Бонус замер на месте, впившись взглядом в Криса. Бультерьер был уже коричнево-розовым от крови и грязи. Он оглянулся, и волна какого-то злого торжества нахлынула на него: толпа как всегда была на стороне того, кто сильнее в данный миг. Еще пару минут назад бультерьер был для них жалкой тряпкой, которую мотает в своих челюстях могучий алабай. Теперь же, когда Китай завыл от боли и беспорядочно заметался по арене — он был предан позору.
— Мочи большого!
— Буля, молодец, мать твою!
— Давай, дави его!
Арена была уже покрыта кровью. Китаю удалось-таки вырвать лапу из челюстей бультерьера. Теперь он не мог опираться на нее — она была безнадежно сломана, и кажется, болталась только на сухожилиях. Похоже, алабай, который привык убивать собак почти сразу же, перерезая артерии длинными клыками, был обескуражен выносливостью и упорством этого бультерьера. Он потерял реакцию, он просто устал, он не мог справиться со страшной болью в сломанной лапе. Маленькие его глазки помутнели. Из пасти с хрипом вырывалось дыхание, и разбрызгивалась по густой шерсти розоватая пенистая слюна. Несколько раз он промахнулся, и теперь пытался подставить бультерьеру плечо или спину. Но Крис целился именно в его горло. Он казался заведенной механической игрушкой. Его атаки не слабели.
Голова Криса, исполосованная клыками алабая, сочилась сукровицей и кровью. Один глаз заплыл, и было непонятно, цел ли он вообще. На шее зияла глубокая рана.
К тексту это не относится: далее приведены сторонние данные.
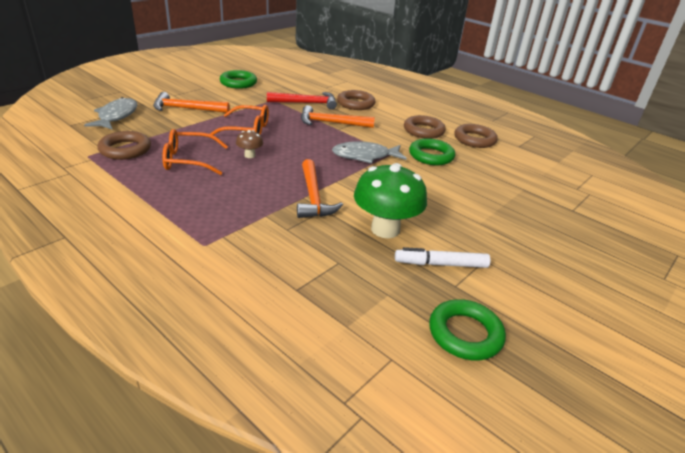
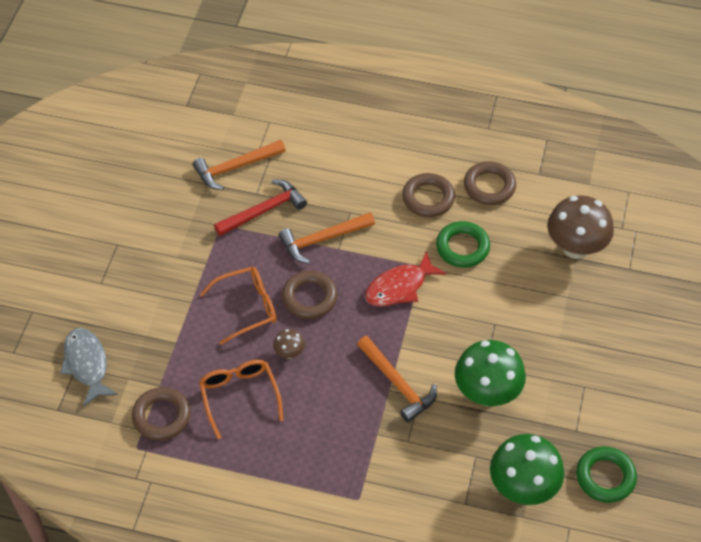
camera: 25 degrees left, 20 degrees up
(186, 109) = (144, 304): orange hammer -> orange hammer (235, 167)
(189, 160) = (239, 396): orange glasses -> orange glasses turned 105 degrees clockwise
(238, 83) = (147, 208): green ring -> none
(355, 104) = (319, 178): brown ring -> brown ring (309, 298)
(365, 156) = (399, 287): grey fish -> red fish
(365, 303) = (523, 488): none -> green mushroom
(441, 264) = (553, 412): white marker -> none
(527, 184) = (575, 248): none -> brown mushroom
Бонус внутренне подобрался, чувствуя, как сладко замирает сердце в каком-то неясном, почти первобытном восторге. Неужели этот бультьерьер все же замочит алабая? Бонусу было приятно видеть бледное, испуганное лицо Хариса. Он оглянулся:
— Эй, Ухо, поди скажи ребятам, чтобы приготовили глюкозу. Этот буль теряет слишком много крови. Как бы копыта не откинул.
— Туда ему и дорога, гаденышу, — злобно пробормотал Ухо, но послушно пошел выполнять указание своего шефа.
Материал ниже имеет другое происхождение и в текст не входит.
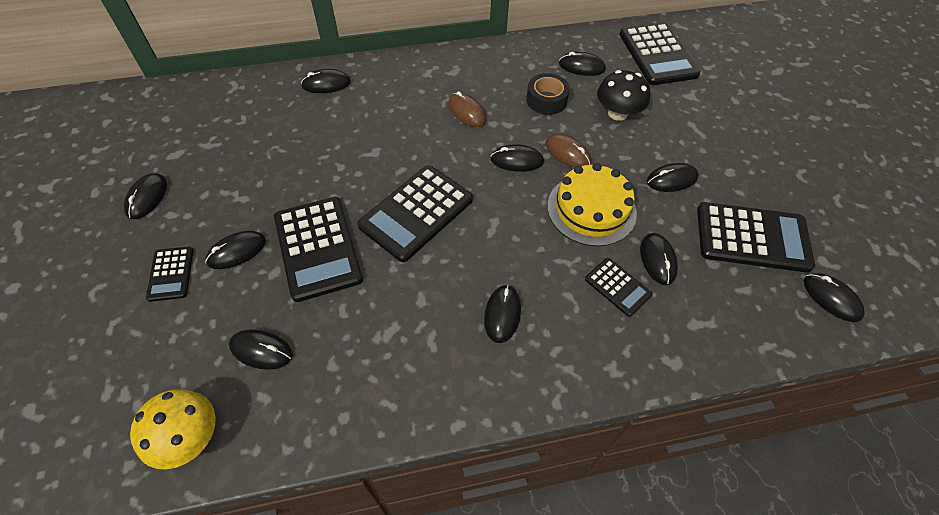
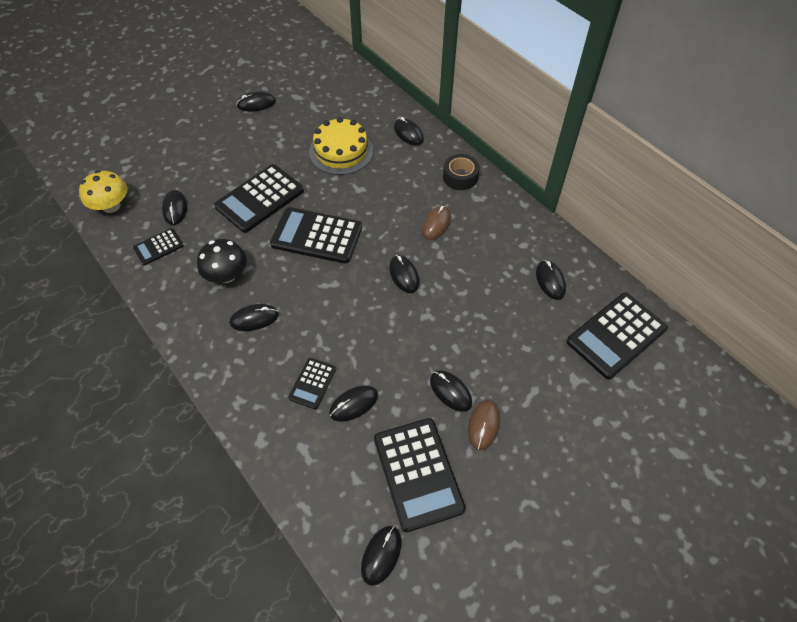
camera: 65 degrees right, 0 degrees up
(171, 274) = (208, 143): black calculator -> black calculator (158, 247)
(237, 251) = (238, 163): black mouse -> none
(546, 100) = (487, 270): black tape -> black tape (460, 177)
(567, 153) = (434, 306): brown mouse -> brown mouse (484, 425)
(591, 209) = (381, 342): yellow cake -> yellow cake (341, 151)
(617, 113) = (507, 327): black mushroom -> black mushroom (226, 275)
Прошло еще с десяток томительных минут. И вновь ситуация неожиданно переменилась. На сей раз Китай схватил Криса за горло. Это был отчаянный бросок, который мог или спасти, или погубить алабая, силы которого таяли с каждой секундой. И ему удалось сомкнуть слабеющие челюсти на горле бультерьера! Полувздох-полустон пронесся в толпе, и все словно оцепенели.
…Крис уже не ощущал собственного тела. У него уже не было лап, не было ушей, не было глаз, не было спины, даже головы и горла уже не было… Осталось только одно громадное и все расширяющееся сердце, которое билось с оглушительным грохотом, и все надувалось и надувалось в огромный черный шар, который вот-вот лопнет, и взрыв этот принесет наконец желанное освобождение. Его широко открытый единственный глаз уже не видел ничего. В какую-то долю секунды Крису вдруг стало безумно хорошо, его шарообразное сердце взорвалось восторгом — это руки его Мамы, его хозяйки обхватили его голову! Вот он прижался к ней, ощущая ее запах… Ее голос звал его: " Кристи! Кристи! Кристи!»
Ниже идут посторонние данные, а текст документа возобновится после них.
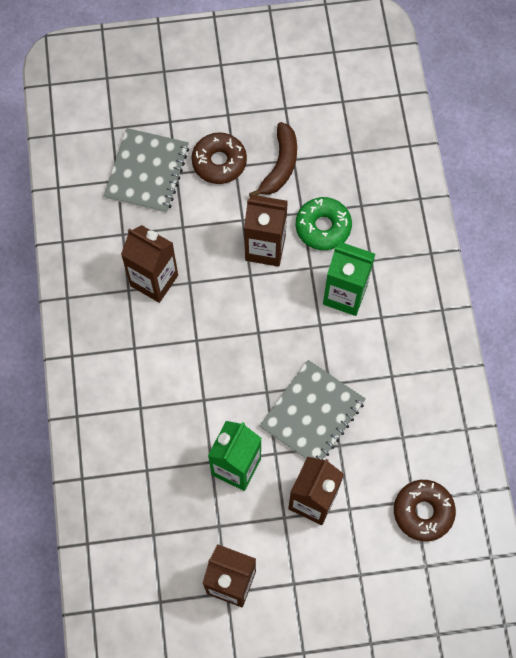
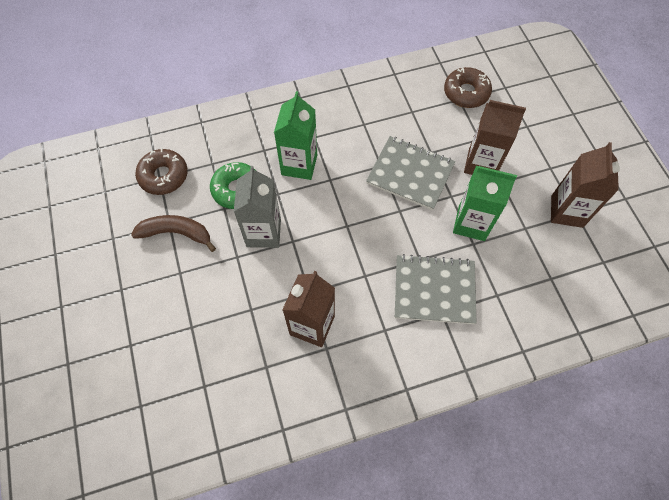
camera: 100 degrees left, 5 degrees down
(147, 172) = (192, 356): grey notebook -> grey notebook (434, 290)
(219, 162) = (176, 288): brown donut -> brown donut (163, 176)
(265, 248) = (263, 233): brown carton -> grey carton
В этот миг Крис умирал: ни единого кубика воздуха не осталось в его легких.
Но в эту же самую секунду силы почти оставили алабая, тем более, что он ощутил своими челюстями легкую дрожь агонии и тут же ослабил хватку.
КРИСТИ! Сейчас, сейчас! Он только освободится и бросится к ней!
Ведь он жив, он дышит, он слышит! Он заглотил сладкий и пьянящий воздух — как крокодил заглатывает свою жертву после долгой и изнурительной охоты, извернулся и в следующую секунду его челюсти сомкнулись на мохнатом горле алабая.